Dingledy has served as a Snohomish County Superior Court judge since 2012. She pleaded guilty Sept. 14 to driving under the influence.

King County District Court Judge Arthur Chapman said he was impressed that Dingledy had moved swiftly to address the consequences of her impaired driving.

“I can appreciate the position you find yourself in given the work you do,” he said.

Tests showed Dingledy’s blood-alcohol level at 0.122 and 0.115 at the time of arrest, according to police reports. It is illegal to drive with a blood-alcohol level of 0.08 or greater.

No one was injured in the accident.

According to Dingledy’s attorney Anna Goykhman, it occurred when the judge swerved in her Toyota MR2 to avoid another vehicle that cut her off. The incident occurred near Bothell. Dingledy had been wine tasting with a friend earlier in Woodinville.

After the crash, the judge called 911, remained at the scene, and was placed under arrest for investigation of drunken driving, court papers show. A Washington State Patrol trooper noticed signs of intoxication.

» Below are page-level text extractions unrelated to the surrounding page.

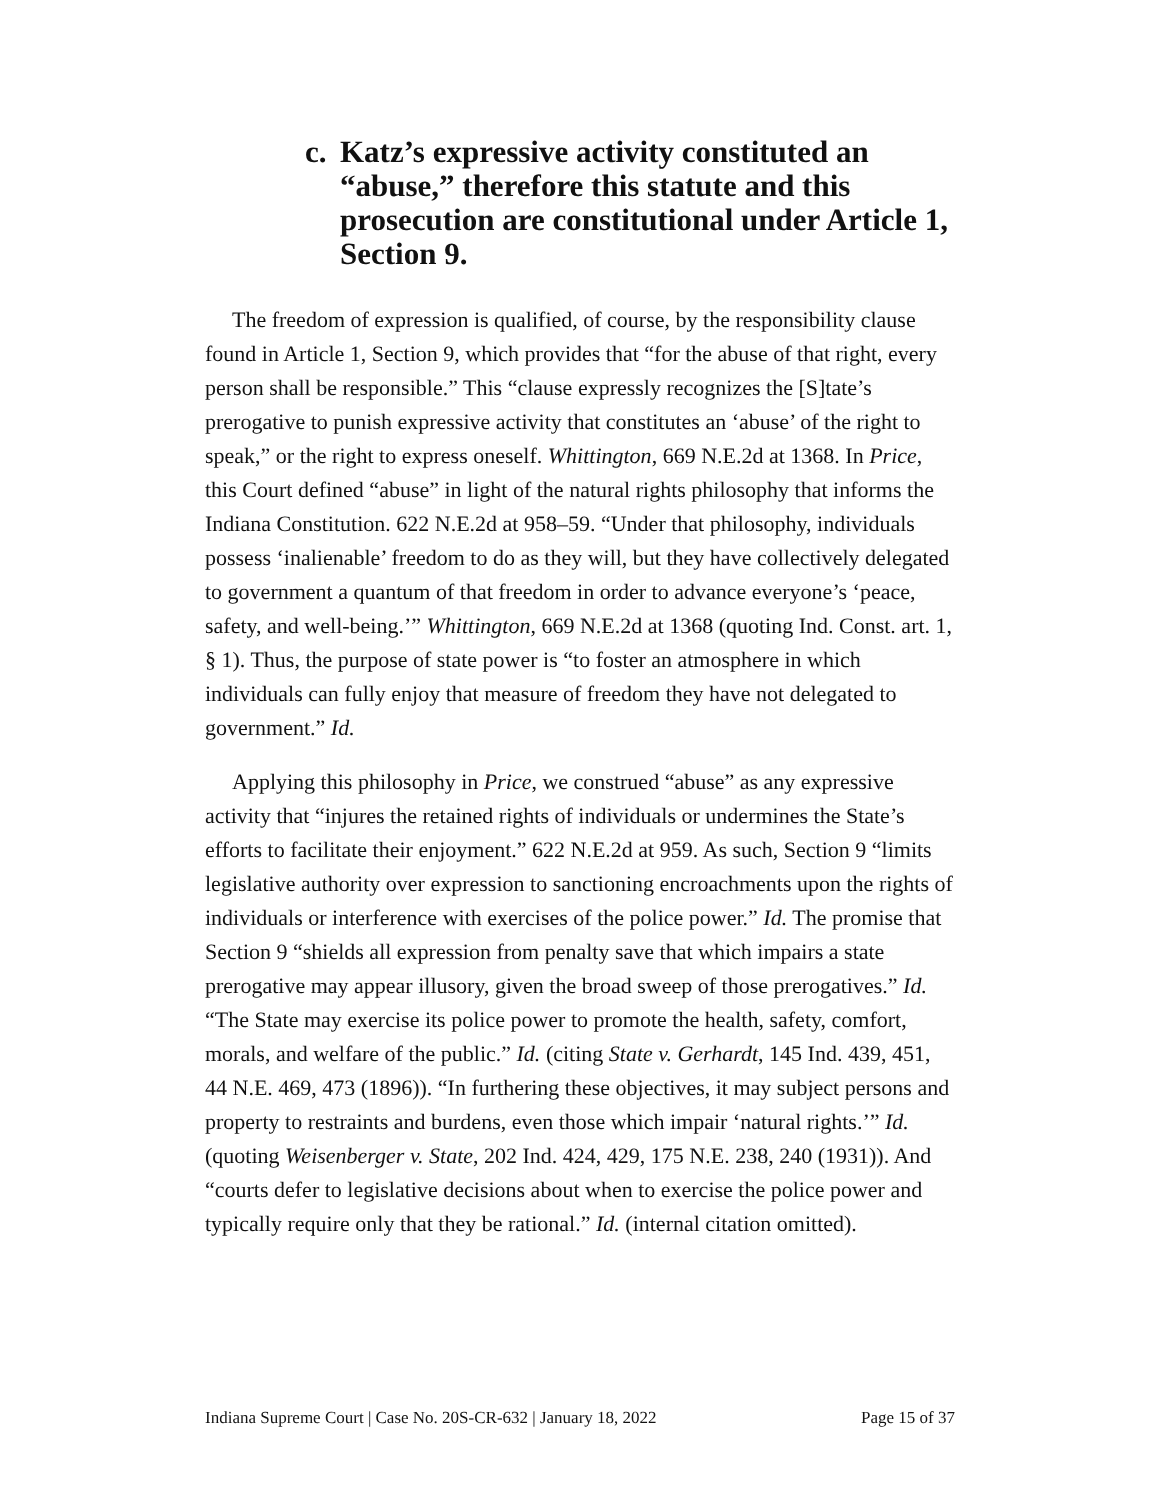c. Katz’s expressive activity constituted an “abuse,” therefore this statute and this prosecution are constitutional under Article 1, Section 9.
The freedom of expression is qualified, of course, by the responsibility clause found in Article 1, Section 9, which provides that “for the abuse of that right, every person shall be responsible.” This “clause expressly recognizes the [S]tate’s prerogative to punish expressive activity that constitutes an ‘abuse’ of the right to speak,” or the right to express oneself. Whittington, 669 N.E.2d at 1368. In Price, this Court defined “abuse” in light of the natural rights philosophy that informs the Indiana Constitution. 622 N.E.2d at 958–59. “Under that philosophy, individuals possess ‘inalienable’ freedom to do as they will, but they have collectively delegated to government a quantum of that freedom in order to advance everyone’s ‘peace, safety, and well-being.’” Whittington, 669 N.E.2d at 1368 (quoting Ind. Const. art. 1, § 1). Thus, the purpose of state power is “to foster an atmosphere in which individuals can fully enjoy that measure of freedom they have not delegated to government.” Id.
Applying this philosophy in Price, we construed “abuse” as any expressive activity that “injures the retained rights of individuals or undermines the State’s efforts to facilitate their enjoyment.” 622 N.E.2d at 959. As such, Section 9 “limits legislative authority over expression to sanctioning encroachments upon the rights of individuals or interference with exercises of the police power.” Id. The promise that Section 9 “shields all expression from penalty save that which impairs a state prerogative may appear illusory, given the broad sweep of those prerogatives.” Id. “The State may exercise its police power to promote the health, safety, comfort, morals, and welfare of the public.” Id. (citing State v. Gerhardt, 145 Ind. 439, 451, 44 N.E. 469, 473 (1896)). “In furthering these objectives, it may subject persons and property to restraints and burdens, even those which impair ‘natural rights.’” Id. (quoting Weisenberger v. State, 202 Ind. 424, 429, 175 N.E. 238, 240 (1931)). And “courts defer to legislative decisions about when to exercise the police power and typically require only that they be rational.” Id. (internal citation omitted).
Indiana Supreme Court | Case No. 20S-CR-632 | January 18, 2022 Page 15 of 37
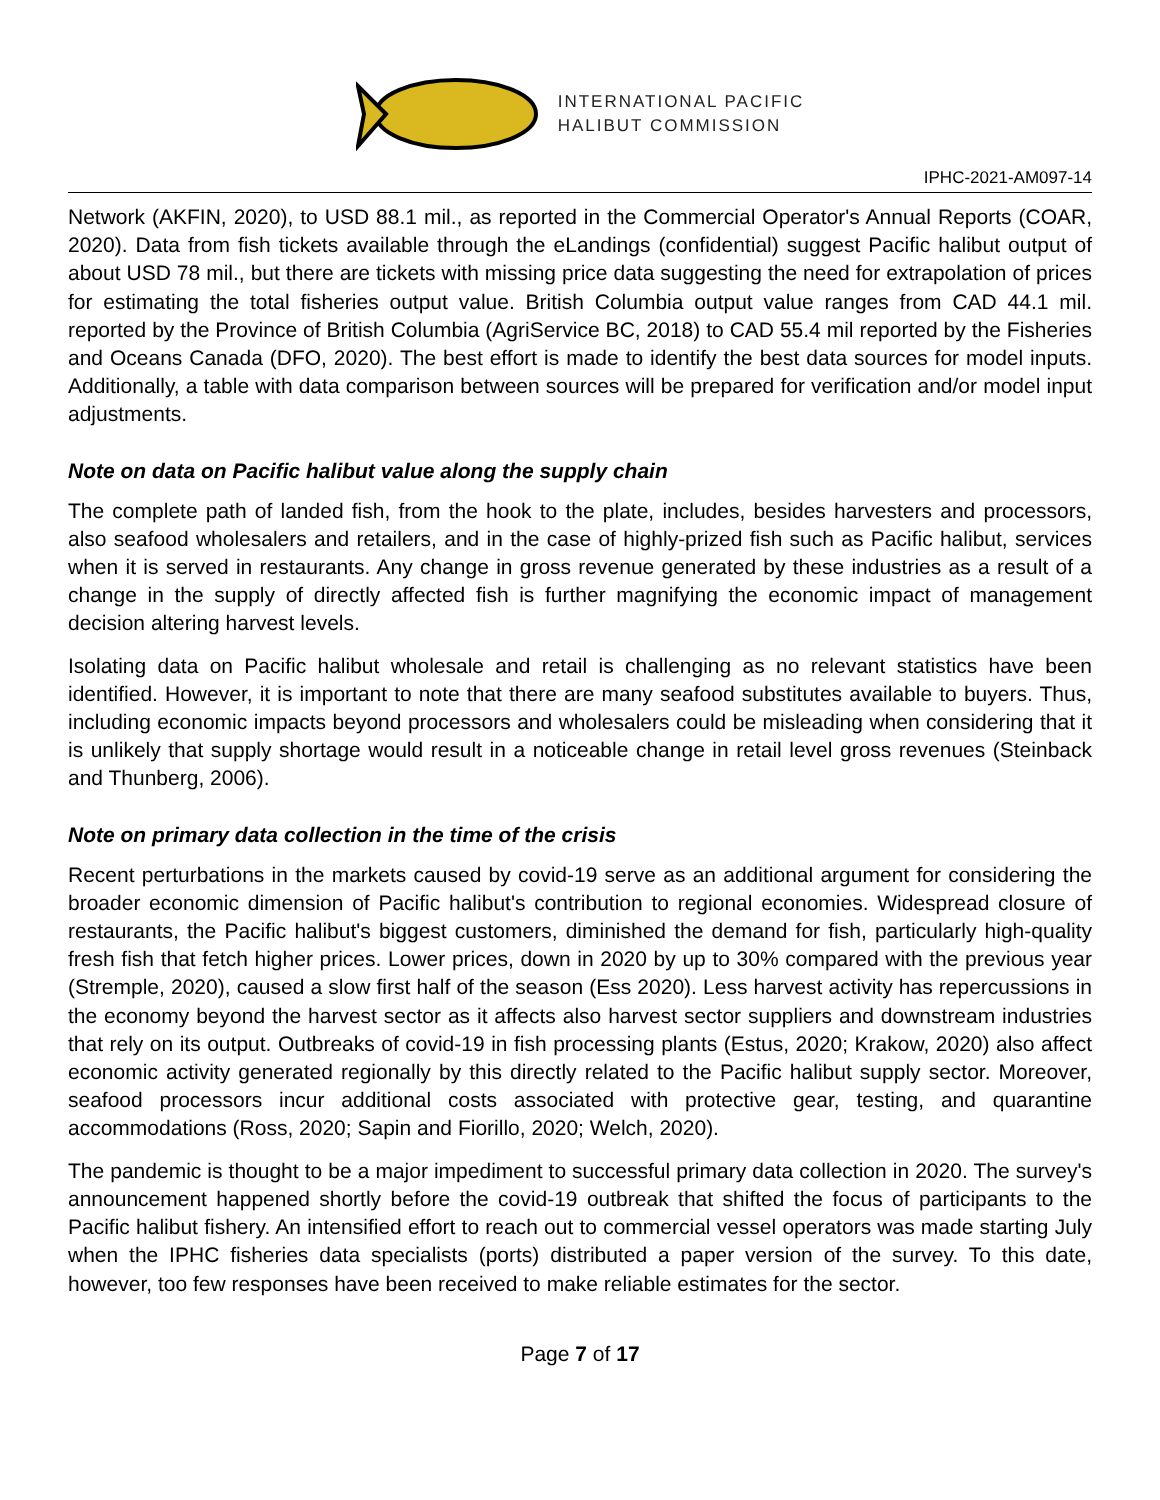INTERNATIONAL PACIFIC
HALIBUT COMMISSION
IPHC-2021-AM097-14
Network (AKFIN, 2020), to USD 88.1 mil., as reported in the Commercial Operator's Annual Reports (COAR, 2020). Data from fish tickets available through the eLandings (confidential) suggest Pacific halibut output of about USD 78 mil., but there are tickets with missing price data suggesting the need for extrapolation of prices for estimating the total fisheries output value. British Columbia output value ranges from CAD 44.1 mil. reported by the Province of British Columbia (AgriService BC, 2018) to CAD 55.4 mil reported by the Fisheries and Oceans Canada (DFO, 2020). The best effort is made to identify the best data sources for model inputs. Additionally, a table with data comparison between sources will be prepared for verification and/or model input adjustments.
Note on data on Pacific halibut value along the supply chain
The complete path of landed fish, from the hook to the plate, includes, besides harvesters and processors, also seafood wholesalers and retailers, and in the case of highly-prized fish such as Pacific halibut, services when it is served in restaurants. Any change in gross revenue generated by these industries as a result of a change in the supply of directly affected fish is further magnifying the economic impact of management decision altering harvest levels.
Isolating data on Pacific halibut wholesale and retail is challenging as no relevant statistics have been identified. However, it is important to note that there are many seafood substitutes available to buyers. Thus, including economic impacts beyond processors and wholesalers could be misleading when considering that it is unlikely that supply shortage would result in a noticeable change in retail level gross revenues (Steinback and Thunberg, 2006).
Note on primary data collection in the time of the crisis
Recent perturbations in the markets caused by covid-19 serve as an additional argument for considering the broader economic dimension of Pacific halibut's contribution to regional economies. Widespread closure of restaurants, the Pacific halibut's biggest customers, diminished the demand for fish, particularly high-quality fresh fish that fetch higher prices. Lower prices, down in 2020 by up to 30% compared with the previous year (Stremple, 2020), caused a slow first half of the season (Ess 2020). Less harvest activity has repercussions in the economy beyond the harvest sector as it affects also harvest sector suppliers and downstream industries that rely on its output. Outbreaks of covid-19 in fish processing plants (Estus, 2020; Krakow, 2020) also affect economic activity generated regionally by this directly related to the Pacific halibut supply sector. Moreover, seafood processors incur additional costs associated with protective gear, testing, and quarantine accommodations (Ross, 2020; Sapin and Fiorillo, 2020; Welch, 2020).
The pandemic is thought to be a major impediment to successful primary data collection in 2020. The survey's announcement happened shortly before the covid-19 outbreak that shifted the focus of participants to the Pacific halibut fishery. An intensified effort to reach out to commercial vessel operators was made starting July when the IPHC fisheries data specialists (ports) distributed a paper version of the survey. To this date, however, too few responses have been received to make reliable estimates for the sector.
Page 7 of 17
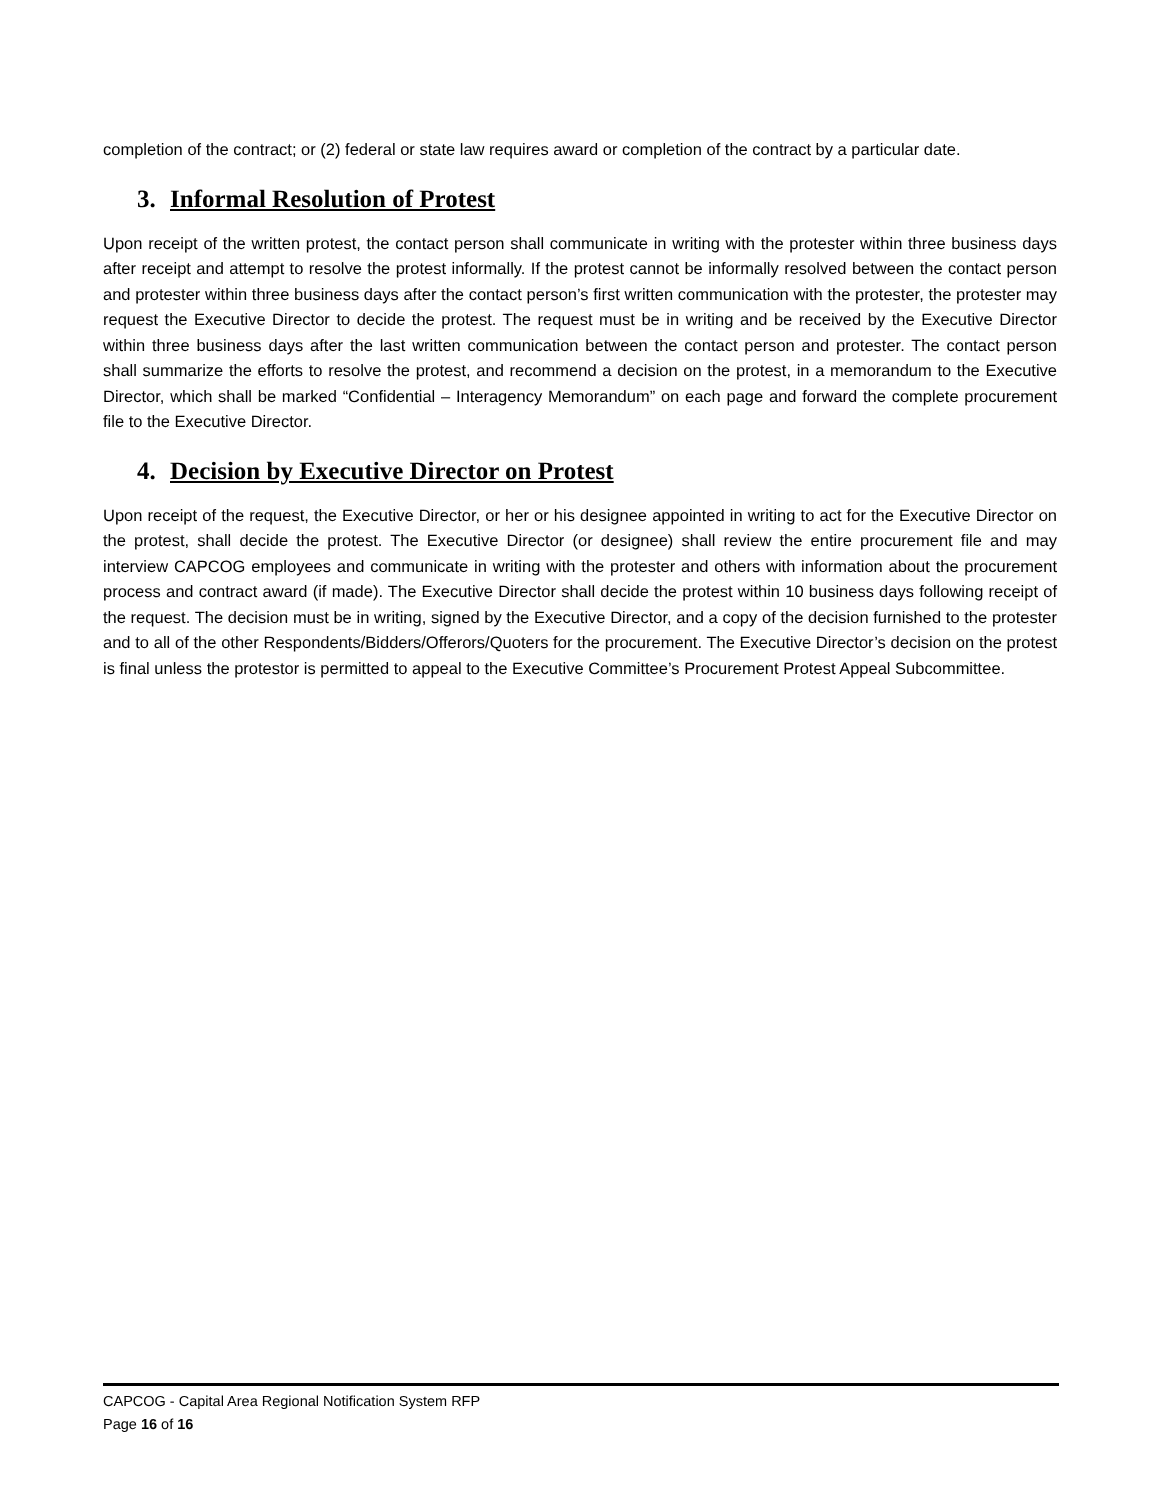completion of the contract; or (2) federal or state law requires award or completion of the contract by a particular date.
3. Informal Resolution of Protest
Upon receipt of the written protest, the contact person shall communicate in writing with the protester within three business days after receipt and attempt to resolve the protest informally. If the protest cannot be informally resolved between the contact person and protester within three business days after the contact person’s first written communication with the protester, the protester may request the Executive Director to decide the protest. The request must be in writing and be received by the Executive Director within three business days after the last written communication between the contact person and protester. The contact person shall summarize the efforts to resolve the protest, and recommend a decision on the protest, in a memorandum to the Executive Director, which shall be marked “Confidential – Interagency Memorandum” on each page and forward the complete procurement file to the Executive Director.
4. Decision by Executive Director on Protest
Upon receipt of the request, the Executive Director, or her or his designee appointed in writing to act for the Executive Director on the protest, shall decide the protest. The Executive Director (or designee) shall review the entire procurement file and may interview CAPCOG employees and communicate in writing with the protester and others with information about the procurement process and contract award (if made). The Executive Director shall decide the protest within 10 business days following receipt of the request. The decision must be in writing, signed by the Executive Director, and a copy of the decision furnished to the protester and to all of the other Respondents/Bidders/Offerors/Quoters for the procurement. The Executive Director’s decision on the protest is final unless the protestor is permitted to appeal to the Executive Committee’s Procurement Protest Appeal Subcommittee.
CAPCOG - Capital Area Regional Notification System RFP
Page 16 of 16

The trooper did not learn that Dingledy was a judge until she was being booked. A check of a bag that she’d asked be removed from her car turned up her judge’s robe.

Dingledy already had installed an ignition interlock in her car, a condition of her sentence, prior to Wednesday’s hearing. She also attended a panel where she listened to stories from people whose lives had been changed because of an impaired driver.

She was fined $5,000, with $4,650 suspended and ordered to be on probation for 36 months. The full amount of the fine could be imposed if she reoffends. Any violations of her probation could carry up to 30 days in jail, Chapman said.

“She certainly won’t be back in front of you again,” Goykhman told the judge. It is what Dingledy does going forward that matters, she said.

The sentence was in keeping with the recommendation made by King County prosecutors.

Dingledy was appointed to the bench five years ago by then-Gov. Chris Gregoire. She was elected in 2016 after facing no challenger. Prior to becoming a judge, she worked in King County as a deputy prosecutor, and for 16 years as a public defender in Snohomish County.

She is known as a fair and thorough judge and has attracted attention out of the courtroom for her passion for mountaineering and backpacking.

In 2016 the State Patrol pulled over and arrested roughly 13,000 drivers for DUI. State data show impaired driving was a contributing factor in six of every 10 traffic fatalities in Washington.